I'm not sure if it was ever proven to be legit, but Allen pulled a Darius Miles deal off the table (good thing... we netted Roy with Ratliff) because he thought he could get more for Miles later.


----------



## mediocre man (Feb 24, 2004)

GrandpaBlaze said:


> Just think of it this way folks, Zach just gave Prichard a lot more leeway with whom he can include on deals on trade day.
> 
> Zach just moved himself from the "It's got to be a good deal" to "Yeah, whatever we can get for him" category.
> 
> ...



Should have been moved at the deadline. Hopefully he won't screw up enough to hinder a trade too much


----------



## loyalty4life (Sep 17, 2002)

Samuel said:


> I'm not sure if it was ever proven to be legit, but Allen pulled a Darius Miles deal off the table (good thing... we netted Roy with Ratliff) because he thought he could get more for Miles later.


So you are thinking that Zach will be kept through the summer?

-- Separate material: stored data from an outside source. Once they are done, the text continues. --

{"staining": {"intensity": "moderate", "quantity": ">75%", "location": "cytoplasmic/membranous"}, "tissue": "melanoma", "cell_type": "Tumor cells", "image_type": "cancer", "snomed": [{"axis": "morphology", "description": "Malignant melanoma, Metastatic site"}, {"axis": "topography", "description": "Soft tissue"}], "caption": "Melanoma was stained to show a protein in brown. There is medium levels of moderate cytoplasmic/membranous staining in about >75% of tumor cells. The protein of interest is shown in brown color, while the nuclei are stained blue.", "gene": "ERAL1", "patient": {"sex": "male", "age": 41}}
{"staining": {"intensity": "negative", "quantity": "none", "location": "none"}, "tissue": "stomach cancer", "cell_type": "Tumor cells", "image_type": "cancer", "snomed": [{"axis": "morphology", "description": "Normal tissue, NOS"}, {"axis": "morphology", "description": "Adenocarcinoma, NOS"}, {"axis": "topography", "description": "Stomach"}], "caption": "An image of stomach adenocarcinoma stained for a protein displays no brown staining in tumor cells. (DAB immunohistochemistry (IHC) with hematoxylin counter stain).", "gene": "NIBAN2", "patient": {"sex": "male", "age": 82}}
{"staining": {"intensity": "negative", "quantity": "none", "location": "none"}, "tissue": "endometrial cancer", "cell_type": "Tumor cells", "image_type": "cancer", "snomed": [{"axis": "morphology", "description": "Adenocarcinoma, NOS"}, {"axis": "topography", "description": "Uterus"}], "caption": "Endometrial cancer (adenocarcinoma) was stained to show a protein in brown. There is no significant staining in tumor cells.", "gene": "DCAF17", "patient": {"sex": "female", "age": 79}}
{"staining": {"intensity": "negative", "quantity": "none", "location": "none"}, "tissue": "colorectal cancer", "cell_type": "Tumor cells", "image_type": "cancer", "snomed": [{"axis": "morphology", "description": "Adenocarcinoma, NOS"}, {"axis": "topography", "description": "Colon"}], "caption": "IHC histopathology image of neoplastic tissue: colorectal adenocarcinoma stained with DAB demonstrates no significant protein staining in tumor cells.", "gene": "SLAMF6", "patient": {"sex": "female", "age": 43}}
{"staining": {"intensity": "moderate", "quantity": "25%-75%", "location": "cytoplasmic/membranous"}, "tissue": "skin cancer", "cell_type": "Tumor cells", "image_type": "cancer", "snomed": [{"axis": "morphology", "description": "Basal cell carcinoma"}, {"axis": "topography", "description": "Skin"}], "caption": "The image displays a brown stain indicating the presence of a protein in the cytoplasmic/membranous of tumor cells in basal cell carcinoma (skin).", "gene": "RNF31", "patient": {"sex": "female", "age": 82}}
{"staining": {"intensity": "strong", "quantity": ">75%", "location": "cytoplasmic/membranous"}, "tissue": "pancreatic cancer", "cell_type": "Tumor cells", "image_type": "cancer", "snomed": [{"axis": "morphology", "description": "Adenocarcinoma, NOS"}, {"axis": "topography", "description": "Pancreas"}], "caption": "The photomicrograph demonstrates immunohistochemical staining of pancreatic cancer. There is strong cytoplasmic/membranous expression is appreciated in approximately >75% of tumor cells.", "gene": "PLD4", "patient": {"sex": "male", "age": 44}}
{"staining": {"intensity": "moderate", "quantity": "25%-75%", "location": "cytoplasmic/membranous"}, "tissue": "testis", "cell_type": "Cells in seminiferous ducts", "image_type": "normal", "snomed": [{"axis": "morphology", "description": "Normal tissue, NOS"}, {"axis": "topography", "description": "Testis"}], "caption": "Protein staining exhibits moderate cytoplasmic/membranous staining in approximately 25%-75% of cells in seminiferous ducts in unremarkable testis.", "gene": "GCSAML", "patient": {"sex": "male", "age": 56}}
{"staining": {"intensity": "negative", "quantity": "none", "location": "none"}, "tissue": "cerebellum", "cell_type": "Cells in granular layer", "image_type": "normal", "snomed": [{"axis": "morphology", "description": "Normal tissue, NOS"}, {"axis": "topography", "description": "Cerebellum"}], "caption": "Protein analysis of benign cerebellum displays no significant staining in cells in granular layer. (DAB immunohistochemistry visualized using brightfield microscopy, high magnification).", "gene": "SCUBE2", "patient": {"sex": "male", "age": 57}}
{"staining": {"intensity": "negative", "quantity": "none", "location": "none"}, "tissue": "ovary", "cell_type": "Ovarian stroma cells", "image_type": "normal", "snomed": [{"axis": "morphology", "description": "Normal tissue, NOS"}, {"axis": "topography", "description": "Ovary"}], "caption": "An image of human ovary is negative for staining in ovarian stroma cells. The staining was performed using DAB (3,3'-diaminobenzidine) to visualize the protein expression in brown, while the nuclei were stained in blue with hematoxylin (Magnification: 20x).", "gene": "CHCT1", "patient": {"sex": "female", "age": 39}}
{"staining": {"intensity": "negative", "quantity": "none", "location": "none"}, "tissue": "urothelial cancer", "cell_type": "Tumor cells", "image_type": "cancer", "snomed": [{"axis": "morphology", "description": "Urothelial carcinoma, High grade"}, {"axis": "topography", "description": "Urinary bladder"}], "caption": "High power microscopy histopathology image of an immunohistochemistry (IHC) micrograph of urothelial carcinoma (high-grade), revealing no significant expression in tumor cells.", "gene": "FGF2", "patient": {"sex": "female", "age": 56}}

What is your take on what will happen with him in Portland?


----------



## Stepping Razor (Apr 24, 2004)

Samuel said:


> Neither is the Chinaman.


Dude, Chinaman is not the preferred nomenclature. Asian-American, please.

Stepping Razor


----------



## It's_GO_Time (Oct 13, 2005)

GrandpaBlaze said:


> Just think of it this way folks, Zach just gave Prichard a lot more leeway with whom he can include on deals on trade day.
> 
> Zach just moved himself from the "It's got to be a good deal" to "Yeah, whatever we can get for him" category.
> 
> ...



And if we are going to attempting to trade Zach, I would rather the league think it is because of this v. isn't recovering from his surgery . . .he is injury prone . . . his skills are diminishing ect.

I think a lot of GM's would willing to overlook this conduct . . . or at least not be as concerned about it when deciding what to give up.


----------



## drexlersdad (Jun 3, 2006)

i hope it isnt true actually


----------



## Samuel (Jan 1, 2003)

Loyalty4Life said:


> So you are thinking that Zach will be kept through the summer? What is your take on what will happen with him in Portland?


I have NO IDEA. I'm very poor on speculating. I basically skateboarded last season on the Adam Morrison bandwagon (one foot on, one foot off... ooh Bargnani looks good, let's get him!).

One positive is that it seems as if Pritchard could trade his way out of a dark alley if he wanted to. John Gabriel, too.

I feel like Zach's trade value is higher in real life than it ever is on these boards. We have the ability to remember every small incident Randolph has ever been involved in, when these are probably slightly less important to other GMs.

Another thing I'm hesitant to do is read too much into these recent wins with Randolph off of the team. One thing I learned earlier this season is that there's an open source nature to scouting. When a guy like Sergio, for instance, had 8 assists in 12 minutes in a fourth quarter blowout loss to Minnesota, it only took the advance scouts a couple of games to realize that their respective team should play the pass instead of Sergio. If this current unit plays 10 more games without Z-Bo, they'll get into rhythms and tendencies that other teams will adjust to. Who knows if the team Nate put on the floor last night could hold up to an entire NBA season. We gotta give some credit to Zach's ability to score on a nightly basis (however inefficient that scoring might be).

To answer your question, I think we'll probably see him dealt either at the trading deadline next season, or next summer. But as fans we really don't know what trades are sitting on the table, so who knows. Probably limited-upside guys with big contracts or high-upside guys with expiring contracts. 1st round picks? Who knows, although I'm leaning towards no.


----------



## It's_GO_Time (Oct 13, 2005)

drexlersdad said:


> i hope it isnt true actually



I hope so too. But if true . . . can you imagine what Quick and Canzano will do with this.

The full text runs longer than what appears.